### Exercise
Check every line of the data below for "above". Copy each one that has it.

(Data to process begins)

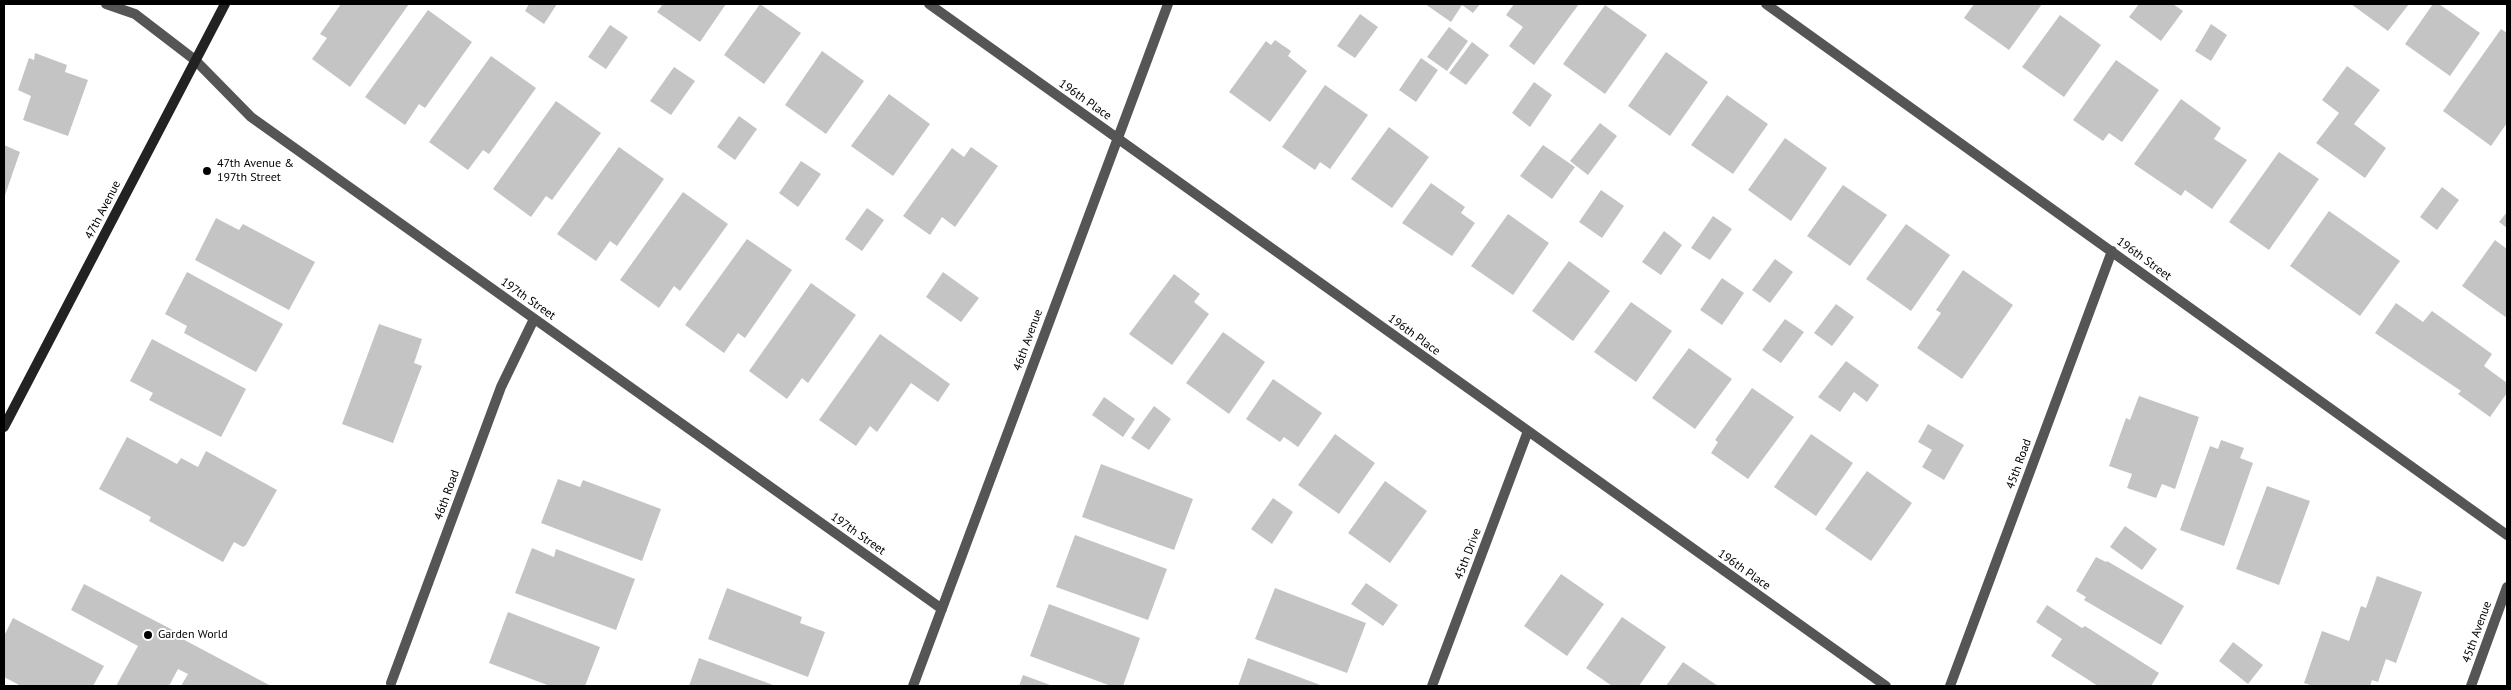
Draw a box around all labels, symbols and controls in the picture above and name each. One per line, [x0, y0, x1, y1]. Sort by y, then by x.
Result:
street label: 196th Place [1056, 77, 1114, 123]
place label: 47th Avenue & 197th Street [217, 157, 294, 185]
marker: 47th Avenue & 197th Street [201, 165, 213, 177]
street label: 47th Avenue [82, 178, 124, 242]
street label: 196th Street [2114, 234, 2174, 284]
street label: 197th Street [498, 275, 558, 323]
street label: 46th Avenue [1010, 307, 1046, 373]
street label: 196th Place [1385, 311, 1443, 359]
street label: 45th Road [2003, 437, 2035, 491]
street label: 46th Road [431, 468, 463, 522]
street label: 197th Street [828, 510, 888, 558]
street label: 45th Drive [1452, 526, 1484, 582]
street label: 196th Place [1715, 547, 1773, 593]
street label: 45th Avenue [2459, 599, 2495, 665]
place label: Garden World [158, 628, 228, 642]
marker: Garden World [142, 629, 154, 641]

(Data to process ends)
(Data to process begins)

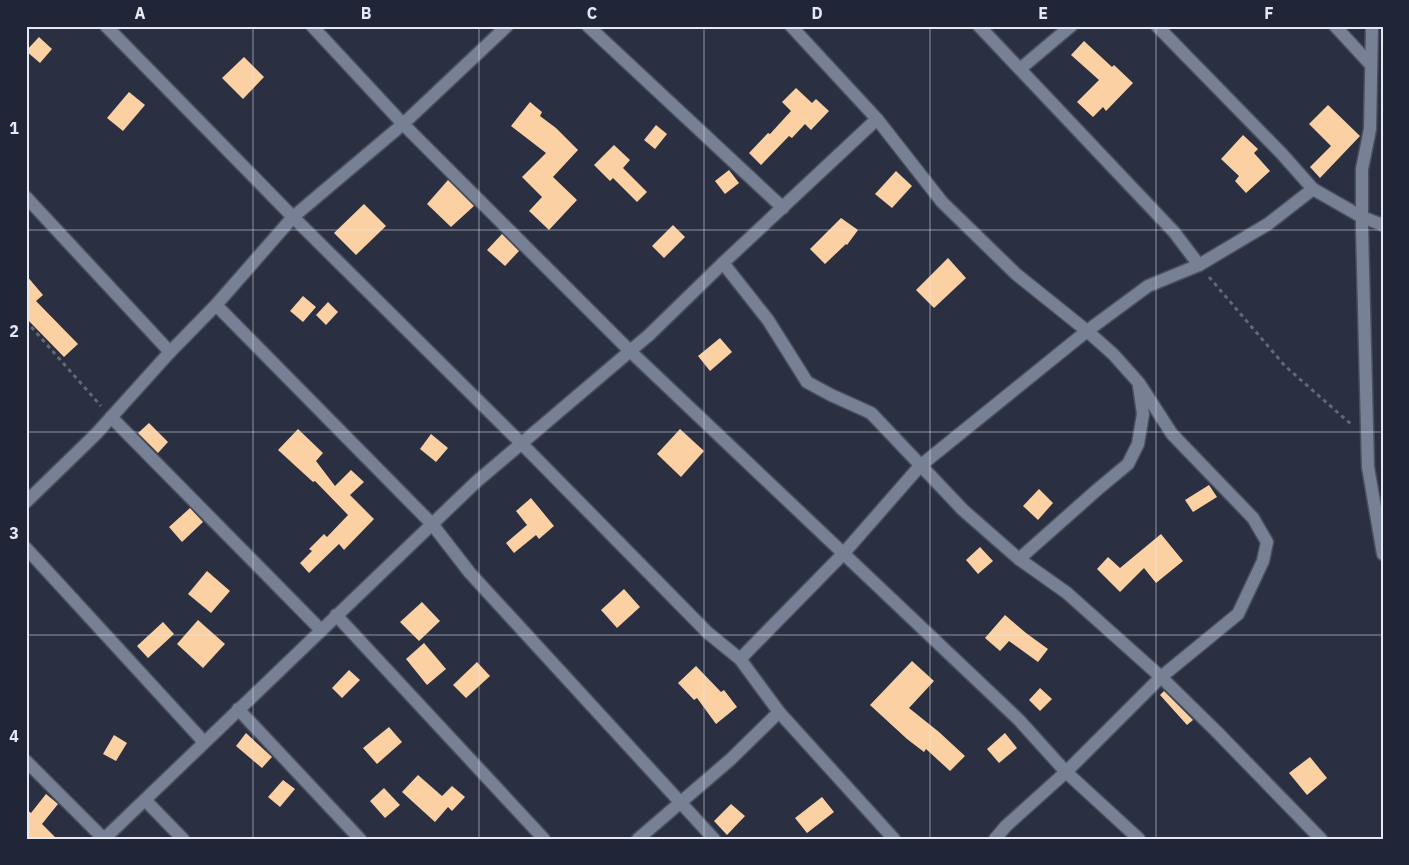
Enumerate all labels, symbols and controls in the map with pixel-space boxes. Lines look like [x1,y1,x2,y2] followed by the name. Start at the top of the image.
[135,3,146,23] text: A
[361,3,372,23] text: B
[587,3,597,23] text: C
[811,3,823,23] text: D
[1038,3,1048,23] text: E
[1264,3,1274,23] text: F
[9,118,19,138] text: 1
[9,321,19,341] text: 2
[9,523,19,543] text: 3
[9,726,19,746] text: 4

(Data to process ends)
(Data to process begins)

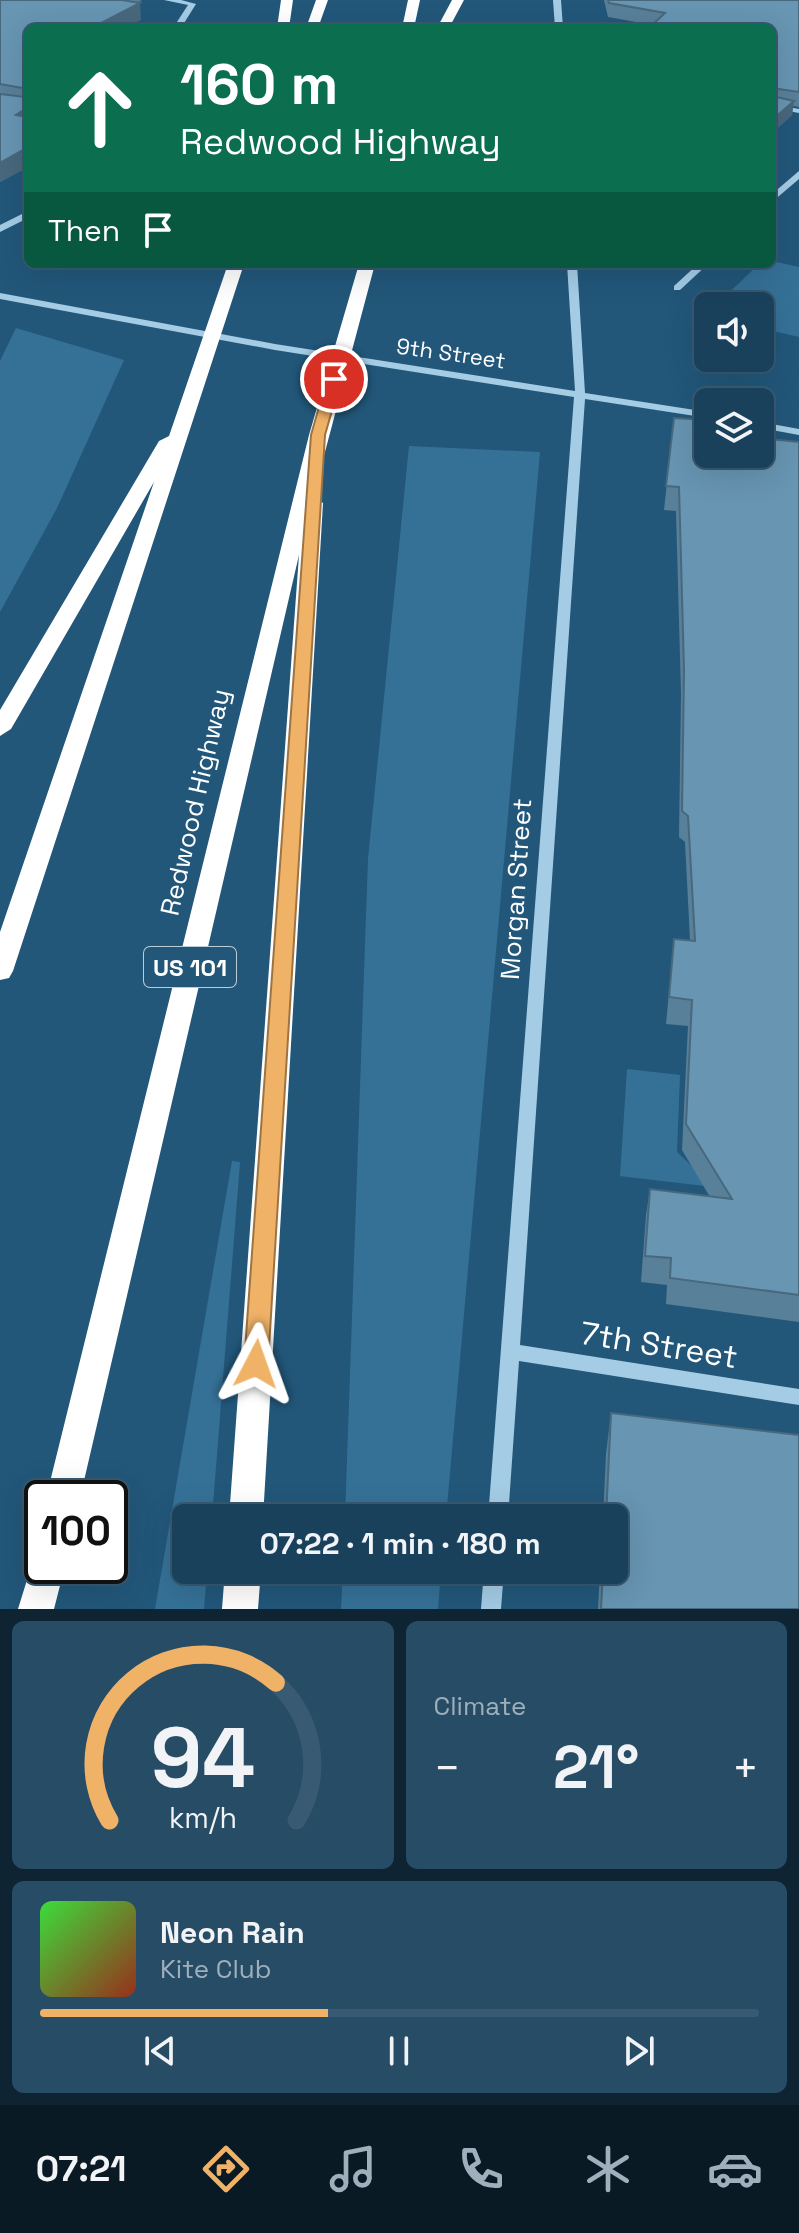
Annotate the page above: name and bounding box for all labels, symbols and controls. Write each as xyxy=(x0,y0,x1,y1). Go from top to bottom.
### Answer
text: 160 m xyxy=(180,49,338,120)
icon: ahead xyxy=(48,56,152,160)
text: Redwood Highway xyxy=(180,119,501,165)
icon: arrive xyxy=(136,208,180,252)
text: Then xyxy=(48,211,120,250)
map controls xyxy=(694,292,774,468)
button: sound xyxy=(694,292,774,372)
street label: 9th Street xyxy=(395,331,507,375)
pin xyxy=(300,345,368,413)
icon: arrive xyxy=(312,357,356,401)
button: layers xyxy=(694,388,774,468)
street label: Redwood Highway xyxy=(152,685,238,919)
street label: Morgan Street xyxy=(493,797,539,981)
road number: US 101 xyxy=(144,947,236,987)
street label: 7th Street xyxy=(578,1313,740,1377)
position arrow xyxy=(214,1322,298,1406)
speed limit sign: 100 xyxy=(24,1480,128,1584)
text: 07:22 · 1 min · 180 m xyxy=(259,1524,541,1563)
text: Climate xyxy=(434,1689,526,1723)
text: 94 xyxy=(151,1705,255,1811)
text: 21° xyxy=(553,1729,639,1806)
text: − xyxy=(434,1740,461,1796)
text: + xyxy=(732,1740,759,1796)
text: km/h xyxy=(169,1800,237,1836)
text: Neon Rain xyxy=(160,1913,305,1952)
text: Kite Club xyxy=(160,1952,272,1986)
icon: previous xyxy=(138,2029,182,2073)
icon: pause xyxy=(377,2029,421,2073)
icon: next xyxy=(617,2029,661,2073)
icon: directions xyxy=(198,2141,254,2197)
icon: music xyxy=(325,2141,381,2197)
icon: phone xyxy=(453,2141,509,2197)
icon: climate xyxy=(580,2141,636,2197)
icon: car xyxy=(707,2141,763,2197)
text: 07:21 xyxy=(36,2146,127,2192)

(Data to process ends)

### Exercise result
Draw a box around all labels, symbols and controls in the picture above and name each. One per line, [x0, y0, x1, y1]. Sort by y, then by x.
Annotate the page above: name and bounding box for all labels, symbols and controls. Write each as xyxy=(x0,y0,x1,y1). Go from top to bottom.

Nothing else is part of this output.